John Sayles knows of what he speaks. Parlaying a gig writing exploitation movies like Piranha and Battle Beyond the Stars for low budget king Roger Corman into a career making critically lauded indie films, he has forged a career on the fringes of Hollywood.
“Independent, when we started, which was a long time ago in 1980,” he says, “meant an independent way of thinking about story as well as not getting your money from the usual places.”
His first film, Return of the Secaucus 7, is a case in point. The story of a group of friends who reunite for a New England summer weekend was made for just $60,000, half of which came from the money he saved while working for Corman.
It was low budget but earned a reputation large enough to have possibly inspired The Big Chill—that movie’s director denies the connection—and be chosen for preservation in the National Film Registry at the Library of Congress.
His indie spirit is very much alive in the seventeen films he’s made since then even though the business has changed. He notes that these days his style of filmmaking—“legitimately low budget independent movies” he calls them—are usually “attempts to break into Hollywood.”

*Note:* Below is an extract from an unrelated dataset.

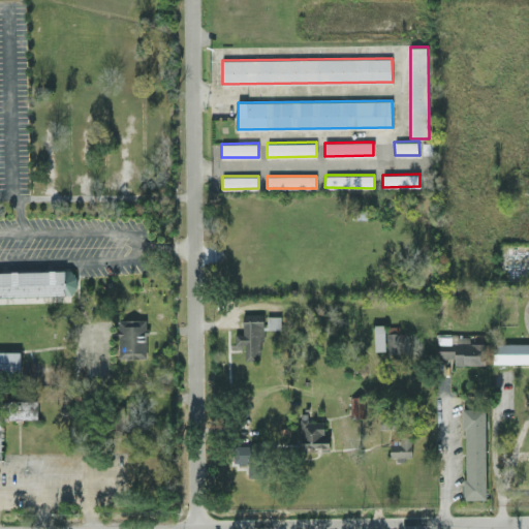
[(0,294),(75,294),(74,270),(0,270),(0,294)]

He also notes that Hollywood is simply not interested in his brand of small movie. “In terms of business sense [the studio] is going to spend between 15 and 50 millions dollars to advertise it,” he says, “so the upside of the thing has to be so huge that they don’t want any modest hits. They don’t care if they strike out, but they are going for a home run every time.”
He adds his new film, Amigo, a period piece set in 1900 during the Philippine–American War, wouldn’t appeal to the studios because it has “not only subtext, but subtitles.” With no studio involvement Sayles set about telling the ambitious story of foreign incursion in his usual fiercely independent way—he packed up and moved the production to the Philippines where a small budget can yield huge returns.
“We went to the island of Bohol which is in the Visayas. I was able to afford six weeks of shooting. My last films were five and five and four, so I was like, ‘Oh my God! I have six weeks!” he says grinning at the thought.
“We built a 1900s rice growing village in a 2010 rice growing village so there weren’t too many things we had to hide or take down. We took down a couple of wires and we actually built a church over the one cinder block house we had to disappear. Then we bought the rice crop. So they actually got what they would have gotten if they were able to cut out all the middle men. We asked them to plant at a certain time so it would mature at a certain time. Then we could burn it down or trample it or harvest it or whatever. Quite honestly eighty percent of it was left when we left so they were then able to cut it down and resell it. It was a good deal for the village.”
And also a good deal for an independent filmmaker who has always made movies his way.